* ASSIGNMENT: From the listing below, set down exactly the lines between the one holding "<!-- stream -->" and the one holding "<!-- minor casing -->", inclusive. No other line is wanted.

* PROVIDED ENTRIES:
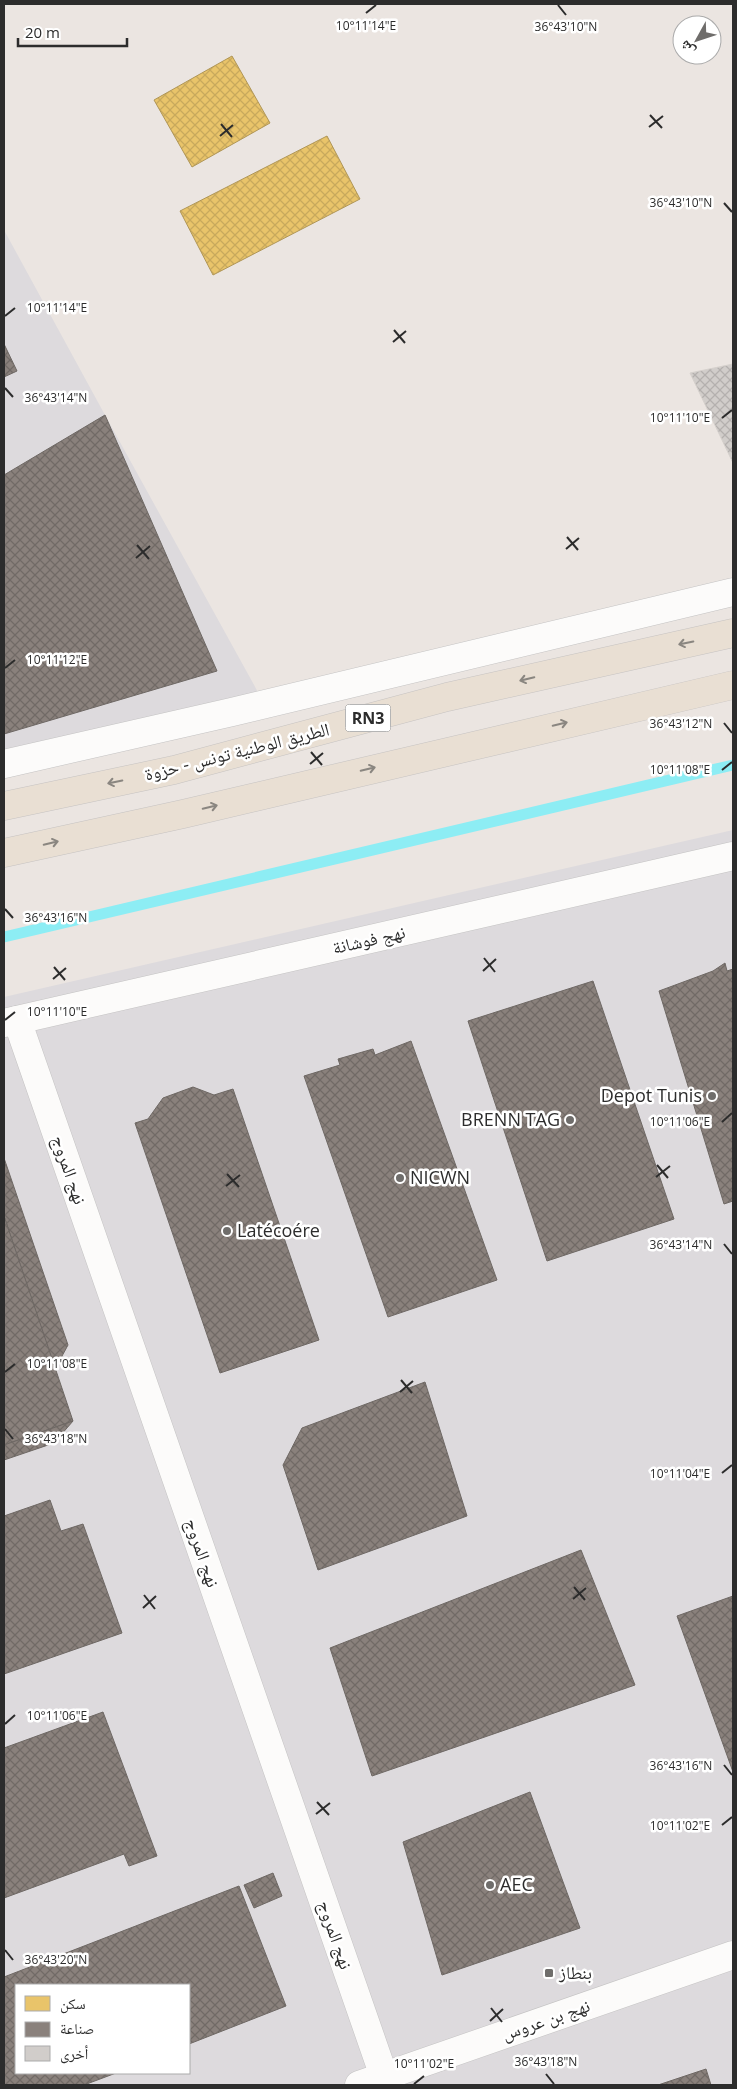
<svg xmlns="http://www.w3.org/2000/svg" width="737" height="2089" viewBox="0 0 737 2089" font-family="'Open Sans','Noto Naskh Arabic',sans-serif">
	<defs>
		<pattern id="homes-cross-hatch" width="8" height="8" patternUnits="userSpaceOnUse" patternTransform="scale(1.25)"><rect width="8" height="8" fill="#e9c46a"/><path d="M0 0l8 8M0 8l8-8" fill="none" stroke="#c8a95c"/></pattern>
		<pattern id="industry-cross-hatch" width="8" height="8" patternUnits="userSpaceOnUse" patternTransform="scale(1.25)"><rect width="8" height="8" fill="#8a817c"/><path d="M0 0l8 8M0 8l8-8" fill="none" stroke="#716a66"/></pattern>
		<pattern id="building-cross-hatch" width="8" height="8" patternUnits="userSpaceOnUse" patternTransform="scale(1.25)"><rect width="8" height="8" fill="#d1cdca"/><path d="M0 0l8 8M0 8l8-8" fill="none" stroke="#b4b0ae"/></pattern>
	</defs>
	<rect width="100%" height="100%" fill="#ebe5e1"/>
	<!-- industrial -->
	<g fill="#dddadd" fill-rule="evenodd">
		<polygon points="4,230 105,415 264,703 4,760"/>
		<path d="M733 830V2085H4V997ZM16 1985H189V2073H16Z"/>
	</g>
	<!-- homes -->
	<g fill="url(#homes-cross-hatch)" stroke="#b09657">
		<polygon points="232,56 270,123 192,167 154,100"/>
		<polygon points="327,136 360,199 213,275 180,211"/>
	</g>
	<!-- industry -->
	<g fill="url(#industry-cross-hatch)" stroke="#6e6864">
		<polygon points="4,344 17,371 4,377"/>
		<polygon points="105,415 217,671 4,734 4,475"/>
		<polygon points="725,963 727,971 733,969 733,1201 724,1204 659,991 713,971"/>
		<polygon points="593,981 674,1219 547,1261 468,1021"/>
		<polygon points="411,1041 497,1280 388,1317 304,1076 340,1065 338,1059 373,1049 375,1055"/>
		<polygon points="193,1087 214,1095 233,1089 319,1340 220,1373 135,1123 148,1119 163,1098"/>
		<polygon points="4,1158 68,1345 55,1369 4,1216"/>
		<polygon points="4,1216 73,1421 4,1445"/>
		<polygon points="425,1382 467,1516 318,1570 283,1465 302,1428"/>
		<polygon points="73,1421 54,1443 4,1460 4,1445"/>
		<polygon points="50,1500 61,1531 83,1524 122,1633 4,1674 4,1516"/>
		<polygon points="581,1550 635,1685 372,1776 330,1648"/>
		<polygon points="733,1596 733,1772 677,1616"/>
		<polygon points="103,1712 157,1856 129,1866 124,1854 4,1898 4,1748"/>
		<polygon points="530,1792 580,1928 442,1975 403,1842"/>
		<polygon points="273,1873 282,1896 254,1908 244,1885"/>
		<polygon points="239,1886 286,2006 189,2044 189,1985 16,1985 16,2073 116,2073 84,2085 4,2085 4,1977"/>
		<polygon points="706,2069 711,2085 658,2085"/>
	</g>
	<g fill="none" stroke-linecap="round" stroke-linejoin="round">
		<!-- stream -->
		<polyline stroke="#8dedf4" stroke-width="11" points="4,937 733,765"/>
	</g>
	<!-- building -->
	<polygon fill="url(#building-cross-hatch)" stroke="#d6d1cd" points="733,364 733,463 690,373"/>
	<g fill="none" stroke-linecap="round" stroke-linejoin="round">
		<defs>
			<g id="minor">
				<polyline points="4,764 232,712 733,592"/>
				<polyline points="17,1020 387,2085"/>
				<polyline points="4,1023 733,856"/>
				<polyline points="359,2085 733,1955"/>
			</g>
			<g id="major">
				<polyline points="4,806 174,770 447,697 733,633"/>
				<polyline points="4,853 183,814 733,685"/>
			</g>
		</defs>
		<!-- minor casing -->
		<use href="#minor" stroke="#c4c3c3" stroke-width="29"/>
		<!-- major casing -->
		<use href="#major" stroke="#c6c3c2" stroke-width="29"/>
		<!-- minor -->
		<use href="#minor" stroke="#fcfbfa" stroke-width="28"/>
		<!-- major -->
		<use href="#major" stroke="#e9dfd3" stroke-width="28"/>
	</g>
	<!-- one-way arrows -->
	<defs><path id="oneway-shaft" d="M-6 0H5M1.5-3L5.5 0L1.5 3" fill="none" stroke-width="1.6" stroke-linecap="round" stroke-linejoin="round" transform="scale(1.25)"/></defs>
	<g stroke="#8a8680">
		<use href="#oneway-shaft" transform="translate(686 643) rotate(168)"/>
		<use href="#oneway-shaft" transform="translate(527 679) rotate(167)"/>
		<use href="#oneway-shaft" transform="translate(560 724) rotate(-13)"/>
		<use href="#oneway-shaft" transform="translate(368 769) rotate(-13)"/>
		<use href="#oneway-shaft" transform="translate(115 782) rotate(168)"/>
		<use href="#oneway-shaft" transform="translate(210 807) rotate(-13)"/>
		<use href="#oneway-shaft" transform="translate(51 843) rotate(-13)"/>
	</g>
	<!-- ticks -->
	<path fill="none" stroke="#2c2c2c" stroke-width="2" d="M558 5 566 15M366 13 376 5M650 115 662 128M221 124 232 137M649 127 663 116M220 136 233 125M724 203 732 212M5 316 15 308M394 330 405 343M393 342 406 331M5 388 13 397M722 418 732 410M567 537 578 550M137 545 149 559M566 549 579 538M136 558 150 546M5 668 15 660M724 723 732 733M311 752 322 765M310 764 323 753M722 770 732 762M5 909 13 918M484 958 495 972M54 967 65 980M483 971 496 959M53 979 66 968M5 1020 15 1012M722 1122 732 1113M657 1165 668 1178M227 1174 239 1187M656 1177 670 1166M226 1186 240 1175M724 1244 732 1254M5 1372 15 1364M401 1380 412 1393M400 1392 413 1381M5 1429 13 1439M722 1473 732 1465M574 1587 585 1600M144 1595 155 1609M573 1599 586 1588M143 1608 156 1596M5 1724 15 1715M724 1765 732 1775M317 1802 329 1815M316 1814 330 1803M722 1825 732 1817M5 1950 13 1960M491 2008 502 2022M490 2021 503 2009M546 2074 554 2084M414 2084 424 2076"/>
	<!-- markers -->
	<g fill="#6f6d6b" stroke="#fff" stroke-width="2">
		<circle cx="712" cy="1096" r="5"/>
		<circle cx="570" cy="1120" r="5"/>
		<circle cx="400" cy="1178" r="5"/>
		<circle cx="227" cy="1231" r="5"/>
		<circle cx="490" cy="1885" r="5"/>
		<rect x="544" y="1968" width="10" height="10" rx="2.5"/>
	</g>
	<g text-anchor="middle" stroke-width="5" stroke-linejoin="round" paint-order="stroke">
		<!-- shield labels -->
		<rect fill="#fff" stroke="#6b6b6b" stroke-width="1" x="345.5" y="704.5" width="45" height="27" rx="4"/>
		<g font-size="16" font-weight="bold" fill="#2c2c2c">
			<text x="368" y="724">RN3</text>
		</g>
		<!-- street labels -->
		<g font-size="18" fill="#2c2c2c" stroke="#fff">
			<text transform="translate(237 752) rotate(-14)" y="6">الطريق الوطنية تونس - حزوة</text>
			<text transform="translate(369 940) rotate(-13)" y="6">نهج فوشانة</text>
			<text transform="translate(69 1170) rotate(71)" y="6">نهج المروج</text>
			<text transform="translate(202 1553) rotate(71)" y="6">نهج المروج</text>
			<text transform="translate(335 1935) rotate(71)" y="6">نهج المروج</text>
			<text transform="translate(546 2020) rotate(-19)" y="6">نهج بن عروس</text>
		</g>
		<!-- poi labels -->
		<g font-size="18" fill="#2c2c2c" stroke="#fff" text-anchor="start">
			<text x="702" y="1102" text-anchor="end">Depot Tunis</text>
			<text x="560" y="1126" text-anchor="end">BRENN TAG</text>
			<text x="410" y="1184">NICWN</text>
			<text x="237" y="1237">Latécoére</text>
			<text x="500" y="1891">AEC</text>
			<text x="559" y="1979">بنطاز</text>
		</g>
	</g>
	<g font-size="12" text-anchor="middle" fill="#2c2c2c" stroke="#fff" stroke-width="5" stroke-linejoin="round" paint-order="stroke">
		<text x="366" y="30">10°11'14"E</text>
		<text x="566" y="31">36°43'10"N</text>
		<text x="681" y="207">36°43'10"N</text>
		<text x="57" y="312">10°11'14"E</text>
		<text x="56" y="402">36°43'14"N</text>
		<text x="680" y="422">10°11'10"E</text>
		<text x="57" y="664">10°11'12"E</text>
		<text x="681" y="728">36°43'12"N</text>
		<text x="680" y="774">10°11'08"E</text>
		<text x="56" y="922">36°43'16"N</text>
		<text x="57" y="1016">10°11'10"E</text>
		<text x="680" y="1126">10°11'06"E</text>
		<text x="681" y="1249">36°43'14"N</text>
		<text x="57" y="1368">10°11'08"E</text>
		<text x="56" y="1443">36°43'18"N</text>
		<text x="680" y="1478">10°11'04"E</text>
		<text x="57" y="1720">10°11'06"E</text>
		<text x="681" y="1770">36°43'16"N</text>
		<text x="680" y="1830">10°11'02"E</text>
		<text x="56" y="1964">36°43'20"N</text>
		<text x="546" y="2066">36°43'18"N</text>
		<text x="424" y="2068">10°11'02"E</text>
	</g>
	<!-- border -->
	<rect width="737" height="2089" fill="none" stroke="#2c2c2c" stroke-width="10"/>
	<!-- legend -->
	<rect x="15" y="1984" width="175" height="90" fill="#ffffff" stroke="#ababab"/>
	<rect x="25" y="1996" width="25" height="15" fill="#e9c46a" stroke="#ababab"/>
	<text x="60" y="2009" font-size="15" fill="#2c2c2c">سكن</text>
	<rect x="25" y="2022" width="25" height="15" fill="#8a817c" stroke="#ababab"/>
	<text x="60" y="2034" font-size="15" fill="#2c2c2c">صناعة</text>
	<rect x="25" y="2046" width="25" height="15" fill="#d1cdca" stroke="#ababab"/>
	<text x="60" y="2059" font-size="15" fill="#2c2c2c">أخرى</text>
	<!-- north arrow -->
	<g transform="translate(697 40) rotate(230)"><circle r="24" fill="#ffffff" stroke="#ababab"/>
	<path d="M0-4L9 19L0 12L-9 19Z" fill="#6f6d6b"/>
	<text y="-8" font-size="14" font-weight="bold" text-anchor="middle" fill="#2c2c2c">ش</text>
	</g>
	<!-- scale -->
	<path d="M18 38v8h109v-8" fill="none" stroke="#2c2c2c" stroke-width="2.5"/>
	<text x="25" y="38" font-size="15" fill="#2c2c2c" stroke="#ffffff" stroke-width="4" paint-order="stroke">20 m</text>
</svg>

* YOUR RESPONSE:
		<!-- stream -->
		<polyline stroke="#8dedf4" stroke-width="11" points="4,937 733,765"/>
	</g>
	<!-- building -->
	<polygon fill="url(#building-cross-hatch)" stroke="#d6d1cd" points="733,364 733,463 690,373"/>
	<g fill="none" stroke-linecap="round" stroke-linejoin="round">
		<defs>
			<g id="minor">
				<polyline points="4,764 232,712 733,592"/>
				<polyline points="17,1020 387,2085"/>
				<polyline points="4,1023 733,856"/>
				<polyline points="359,2085 733,1955"/>
			</g>
			<g id="major">
				<polyline points="4,806 174,770 447,697 733,633"/>
				<polyline points="4,853 183,814 733,685"/>
			</g>
		</defs>
		<!-- minor casing -->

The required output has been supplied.